Una vez más, leemos entre reconocidos autores, la importancia de una evaluación basada en las capacidades de colaboración, en el trabajo en equipo (aun con los alumnos reunidos de manera virtual), habilidades de comprensión lectora, de pensamiento y de comunicación al elaborar una monografía, realizar un comentario sobre un comic leído, un podcast escuchado, o una comparación de fuentes históricas se presentan como herramientas ideales para una evaluación formativa del proceso de enseñanza-aprendizaje.

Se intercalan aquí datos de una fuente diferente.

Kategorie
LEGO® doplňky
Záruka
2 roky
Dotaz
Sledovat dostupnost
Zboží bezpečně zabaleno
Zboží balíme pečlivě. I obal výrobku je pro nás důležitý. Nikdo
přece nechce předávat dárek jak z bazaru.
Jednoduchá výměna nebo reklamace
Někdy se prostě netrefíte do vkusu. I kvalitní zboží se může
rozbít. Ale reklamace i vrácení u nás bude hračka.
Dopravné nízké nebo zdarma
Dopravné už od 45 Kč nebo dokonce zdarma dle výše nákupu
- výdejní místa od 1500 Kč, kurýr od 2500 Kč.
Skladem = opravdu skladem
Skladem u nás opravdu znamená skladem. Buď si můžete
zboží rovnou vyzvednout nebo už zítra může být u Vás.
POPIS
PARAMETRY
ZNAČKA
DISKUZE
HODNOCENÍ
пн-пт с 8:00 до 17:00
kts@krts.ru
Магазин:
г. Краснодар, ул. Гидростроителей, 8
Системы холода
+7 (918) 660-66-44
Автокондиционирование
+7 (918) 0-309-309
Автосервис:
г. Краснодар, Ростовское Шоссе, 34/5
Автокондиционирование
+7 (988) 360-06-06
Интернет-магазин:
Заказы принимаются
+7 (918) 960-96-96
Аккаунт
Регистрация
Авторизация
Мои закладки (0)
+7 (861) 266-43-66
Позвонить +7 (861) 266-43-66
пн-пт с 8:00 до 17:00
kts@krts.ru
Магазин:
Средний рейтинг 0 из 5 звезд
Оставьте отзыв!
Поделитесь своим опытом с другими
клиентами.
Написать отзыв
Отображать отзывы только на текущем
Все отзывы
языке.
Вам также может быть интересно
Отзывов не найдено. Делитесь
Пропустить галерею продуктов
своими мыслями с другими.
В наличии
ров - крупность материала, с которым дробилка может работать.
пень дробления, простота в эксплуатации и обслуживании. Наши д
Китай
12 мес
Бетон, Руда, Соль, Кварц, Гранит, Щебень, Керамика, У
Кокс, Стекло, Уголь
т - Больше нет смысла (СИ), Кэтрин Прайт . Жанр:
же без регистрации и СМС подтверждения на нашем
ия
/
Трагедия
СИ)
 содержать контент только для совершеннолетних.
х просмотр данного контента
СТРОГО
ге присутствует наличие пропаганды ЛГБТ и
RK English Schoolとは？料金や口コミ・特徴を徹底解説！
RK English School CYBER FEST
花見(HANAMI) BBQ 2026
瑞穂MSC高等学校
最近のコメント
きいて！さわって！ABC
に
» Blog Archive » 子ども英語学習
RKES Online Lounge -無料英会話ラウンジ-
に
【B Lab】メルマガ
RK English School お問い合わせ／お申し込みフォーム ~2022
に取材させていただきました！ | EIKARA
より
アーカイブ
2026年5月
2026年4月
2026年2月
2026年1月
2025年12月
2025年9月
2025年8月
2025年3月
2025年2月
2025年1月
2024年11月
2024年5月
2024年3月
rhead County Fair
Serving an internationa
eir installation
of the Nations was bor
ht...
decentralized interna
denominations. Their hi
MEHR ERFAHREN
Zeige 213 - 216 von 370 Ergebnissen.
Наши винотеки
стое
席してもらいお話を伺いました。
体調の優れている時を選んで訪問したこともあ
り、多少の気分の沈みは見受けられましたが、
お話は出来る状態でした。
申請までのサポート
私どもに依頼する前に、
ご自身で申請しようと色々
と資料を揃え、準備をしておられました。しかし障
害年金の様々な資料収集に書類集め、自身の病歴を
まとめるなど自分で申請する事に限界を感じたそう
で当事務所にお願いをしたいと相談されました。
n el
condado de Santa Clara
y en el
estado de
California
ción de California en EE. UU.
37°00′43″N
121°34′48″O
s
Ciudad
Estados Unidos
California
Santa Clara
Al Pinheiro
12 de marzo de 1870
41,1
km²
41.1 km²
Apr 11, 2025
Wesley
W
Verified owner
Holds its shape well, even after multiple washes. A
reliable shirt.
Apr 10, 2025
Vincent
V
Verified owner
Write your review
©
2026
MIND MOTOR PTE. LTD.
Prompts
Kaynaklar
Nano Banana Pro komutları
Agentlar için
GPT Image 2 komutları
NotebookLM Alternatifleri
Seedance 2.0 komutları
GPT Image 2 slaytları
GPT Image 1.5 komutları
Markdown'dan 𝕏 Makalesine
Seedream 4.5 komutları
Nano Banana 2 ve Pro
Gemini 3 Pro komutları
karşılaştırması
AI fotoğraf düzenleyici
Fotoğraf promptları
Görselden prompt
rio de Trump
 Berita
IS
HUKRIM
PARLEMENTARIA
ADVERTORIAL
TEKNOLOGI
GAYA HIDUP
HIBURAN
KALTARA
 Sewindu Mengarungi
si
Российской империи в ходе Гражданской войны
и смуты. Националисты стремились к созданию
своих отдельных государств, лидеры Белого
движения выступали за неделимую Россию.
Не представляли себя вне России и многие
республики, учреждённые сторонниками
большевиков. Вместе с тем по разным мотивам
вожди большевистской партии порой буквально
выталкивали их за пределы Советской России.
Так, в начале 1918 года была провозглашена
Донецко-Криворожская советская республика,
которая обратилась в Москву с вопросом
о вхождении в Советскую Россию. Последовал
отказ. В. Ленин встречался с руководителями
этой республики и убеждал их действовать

Donde sí pareciera haber consenso es en la mejora del manejo de la tecnología por parte de los docentes. Como señala el modelo “70:20:10”, el aprendizaje más efectivo es aquel que se lleva a cabo en el mismo trabajo, por lo tanto, no sorprende saber que los educadores han logrado transformar esta cuarenta en una oportunidad de aprendizaje propio.
El 60% de los encuestados cree que la “nueva normalidad” en la educación llegaría en septiembre y aunque todavía no sabemos con certeza esto, vale la pena sostener la continuidad de la escuela mientras pensamos en los próximos pasos a dar.
La Organización CASEL (Collaborative for Academic, Social and Emotional Learning) es experta en aprendizaje social y emocional, y recientemente ha elaborado un documento que sirve como Guía Inicial para la reapertura de la comunidad educativa donde señala 4 recorridos de acción que pueden ser de utilidad para reflexionar ahora y a su vez prepararnos a las situaciones futuras:
1. Diseñar oportunidades para que los adultos se conecten, sanen y cultiven sus propias competencias y capacidades del aprendizaje social y emocional.
2. Crear un aprendizaje emocional y físicamente seguro, de apoyo y con entornos atractivos que promuevan el desarrollo social y emocional de todos los estudiantes.
3. Utilizar los datos como una oportunidad para profundizar las relaciones y mejorar continuamente.
4. Brindar apoyo para los alumnos para estudiantes, familias y personal.
Los educadores no solo enfrentan el desafío de repensar sus próximas clases (presenciales o bajo un modelo híbrido), sino también planificar las actividades lúdicas y sociales para mejorar la convivencia escolar luego de tanta ausencia presencial: ¡una nueva construcción de vínculos será necesaria!